AnthroScore: A Computational Linguistic Measure of Anthropomorphism
Myra Cheng, Kristina Gligoric, Tiziano Piccardi, Dan Jurafsky
TL;DR
AnthroScore addresses the challenge of measuring implicit anthropomorphism in language around non-human technologies by introducing a lexicon-free metric computed from masked-language-model predictions: $A(s_x) = \log \frac{P_{\textsc{human}}(s_x)}{P_{\textsc{non-human}}(s_x)}$, with corpus-level aggregation $\bar{A}$. The method is validated against human judgments and LIWC dimensions, and applied to ~600k arXiv CS/Stat abstracts, ~55k ACL abstracts, and ~14k downstream news headlines, revealing increasing anthropomorphism in research papers, especially in language-model and multimodal domains, and higher anthropomorphism in news coverage than in papers. The findings underscore the potential for misleading metaphors in public discourse and offer domain-specific recommendations (e.g., verb choice, disclosure practices) to mitigate this framing. Overall, AnthroScore provides a scalable, lexicon-free tool for quantifying anthropomorphic framing across texts and disciplines, with broad applicability and public-interest implications.
Abstract
Anthropomorphism, or the attribution of human-like characteristics to non-human entities, has shaped conversations about the impacts and possibilities of technology. We present AnthroScore, an automatic metric of implicit anthropomorphism in language. We use a masked language model to quantify how non-human entities are implicitly framed as human by the surrounding context.

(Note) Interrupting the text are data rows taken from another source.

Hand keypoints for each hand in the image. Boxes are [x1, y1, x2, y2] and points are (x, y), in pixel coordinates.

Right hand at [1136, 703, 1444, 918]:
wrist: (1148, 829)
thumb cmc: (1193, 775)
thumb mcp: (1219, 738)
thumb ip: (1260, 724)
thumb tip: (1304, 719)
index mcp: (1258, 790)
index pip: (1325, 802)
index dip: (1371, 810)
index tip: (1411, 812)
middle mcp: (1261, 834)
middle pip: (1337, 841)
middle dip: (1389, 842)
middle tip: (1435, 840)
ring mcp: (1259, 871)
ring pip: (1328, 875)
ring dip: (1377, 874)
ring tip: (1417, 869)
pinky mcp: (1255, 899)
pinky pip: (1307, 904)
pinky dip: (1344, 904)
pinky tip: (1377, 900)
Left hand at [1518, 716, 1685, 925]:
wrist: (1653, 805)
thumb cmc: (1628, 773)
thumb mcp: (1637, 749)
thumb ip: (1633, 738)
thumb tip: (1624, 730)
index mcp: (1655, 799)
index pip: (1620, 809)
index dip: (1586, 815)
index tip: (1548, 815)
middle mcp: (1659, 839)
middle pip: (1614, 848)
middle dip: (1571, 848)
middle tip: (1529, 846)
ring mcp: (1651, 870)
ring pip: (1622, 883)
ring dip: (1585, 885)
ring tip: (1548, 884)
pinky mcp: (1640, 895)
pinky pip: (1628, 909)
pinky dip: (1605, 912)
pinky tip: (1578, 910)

We show that AnthroScore corresponds with human judgments of anthropomorphism and dimensions of anthropomorphism described in social science literature. Motivated by concerns of misleading anthropomorphism in computer science discourse, we use AnthroScore to analyze 15 years of research papers and downstream news articles. In research papers, we find that anthropomorphism has steadily increased over time, and that papers related to language models have the most anthropomorphism. Within ACL papers, temporal increases in anthropomorphism are correlated with key neural advancements. Building upon concerns of scientific misinformation in mass media, we identify higher levels of anthropomorphism in news headlines compared to the research papers they cite. Since AnthroScore is lexicon-free, it can be directly applied to a wide range of text sources.